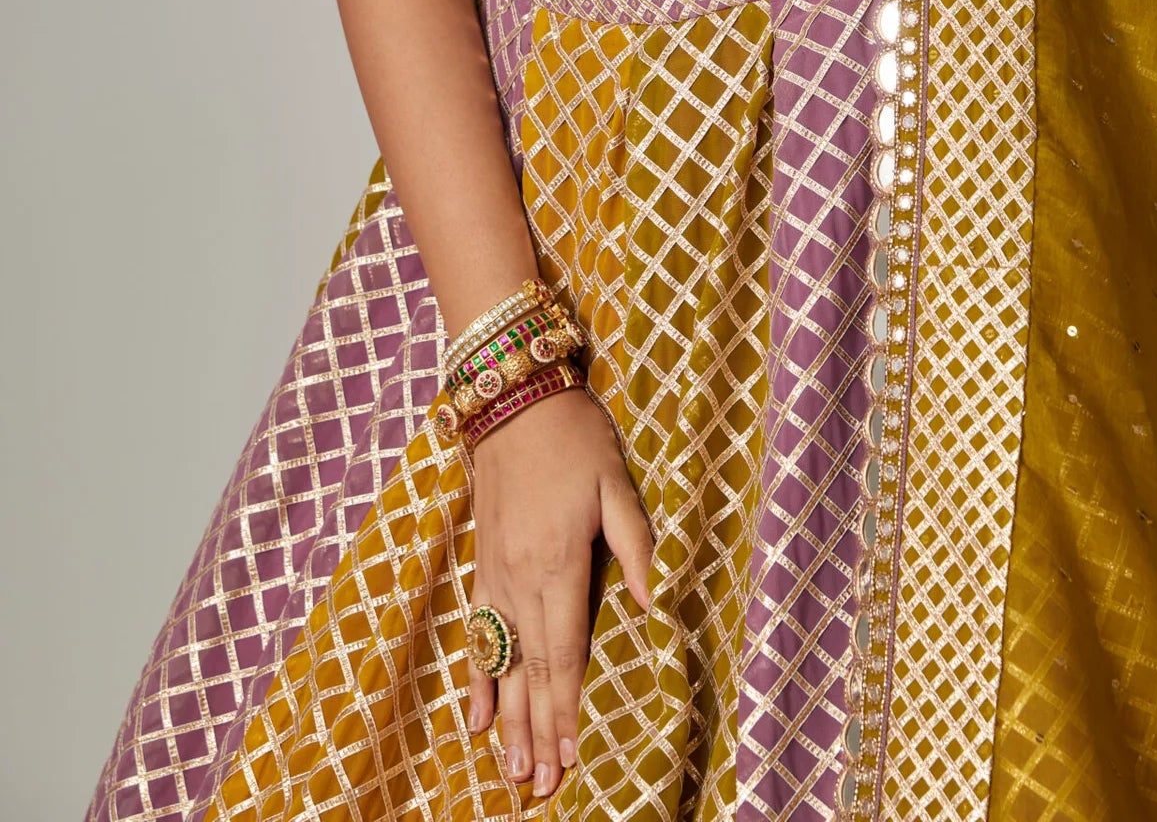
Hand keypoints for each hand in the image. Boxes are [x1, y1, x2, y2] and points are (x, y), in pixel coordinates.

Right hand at [465, 384, 651, 798]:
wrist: (512, 400)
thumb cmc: (575, 438)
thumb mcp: (617, 484)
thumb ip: (637, 547)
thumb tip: (654, 606)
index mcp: (558, 563)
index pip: (566, 653)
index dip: (569, 709)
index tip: (573, 756)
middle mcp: (519, 579)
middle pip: (531, 670)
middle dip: (537, 732)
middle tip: (540, 786)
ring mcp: (494, 576)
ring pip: (501, 662)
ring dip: (507, 720)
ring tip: (511, 771)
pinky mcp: (480, 566)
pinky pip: (476, 634)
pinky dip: (476, 680)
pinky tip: (475, 719)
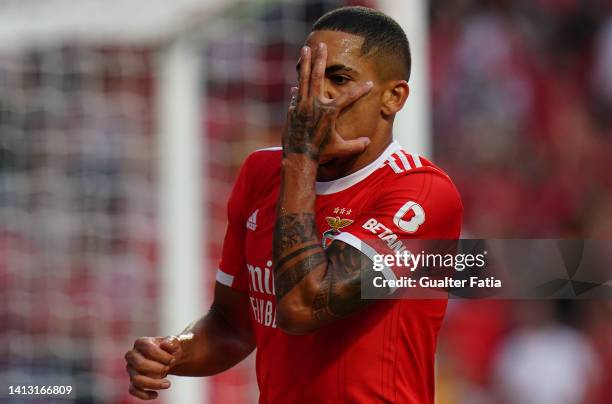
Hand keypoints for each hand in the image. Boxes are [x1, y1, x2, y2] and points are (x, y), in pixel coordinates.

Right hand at [125, 336, 181, 399]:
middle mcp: (133, 355)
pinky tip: (156, 394)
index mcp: (141, 342)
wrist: (171, 358)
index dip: (162, 356)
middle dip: (157, 369)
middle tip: (168, 369)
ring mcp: (131, 369)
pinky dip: (144, 395)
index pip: (148, 349)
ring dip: (153, 384)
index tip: (173, 360)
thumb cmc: (172, 349)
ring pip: (136, 379)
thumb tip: (164, 345)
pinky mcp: (133, 381)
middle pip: (139, 364)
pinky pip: (133, 390)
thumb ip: (172, 342)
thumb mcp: (176, 343)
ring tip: (168, 384)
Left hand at [284, 43, 372, 162]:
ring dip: (304, 63)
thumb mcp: (341, 149)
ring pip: (303, 79)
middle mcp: (315, 105)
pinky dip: (298, 88)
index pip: (348, 97)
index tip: (369, 84)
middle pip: (318, 76)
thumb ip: (356, 145)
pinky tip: (297, 83)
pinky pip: (296, 95)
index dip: (360, 90)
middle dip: (321, 59)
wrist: (299, 157)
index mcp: (329, 112)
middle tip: (322, 45)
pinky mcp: (293, 110)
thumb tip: (368, 142)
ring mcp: (302, 105)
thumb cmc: (322, 154)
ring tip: (305, 49)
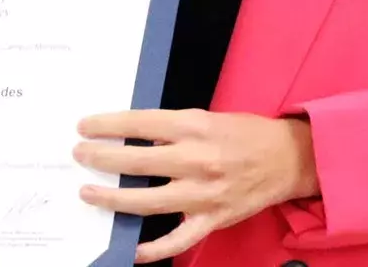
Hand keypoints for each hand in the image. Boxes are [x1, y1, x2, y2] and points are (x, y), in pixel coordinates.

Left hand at [72, 109, 318, 262]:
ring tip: (89, 194)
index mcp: (196, 127)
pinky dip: (154, 248)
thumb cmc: (246, 134)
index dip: (108, 125)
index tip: (85, 126)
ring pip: (148, 201)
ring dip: (114, 198)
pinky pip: (178, 239)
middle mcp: (197, 160)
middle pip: (138, 161)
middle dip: (102, 158)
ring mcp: (203, 194)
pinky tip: (132, 249)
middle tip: (80, 155)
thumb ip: (173, 128)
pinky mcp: (212, 219)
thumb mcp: (208, 118)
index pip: (141, 124)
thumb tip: (135, 136)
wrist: (288, 159)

+-------+

## ASSIGNMENT
Quote the listing above, but only from the line that shows "thumb tip: (164, 345)" through the line that shows "middle pip: (318, 76)".

## EXERCISE SOLUTION
thumb tip: (164, 345)
pinky mcp: (133, 381)
middle pip: (139, 364)
pinky pip: (133, 390)
thumb ip: (172, 342)
thumb mcp: (176, 343)
ring tip: (168, 384)
Left hand at [284, 43, 372, 162]:
ring dip: (304, 63)
thumb mcp: (341, 149)
ring pip: (303, 79)
middle mcp: (315, 105)
pinky dip: (298, 88)
index pip: (348, 97)
index tip: (369, 84)
middle pip: (318, 76)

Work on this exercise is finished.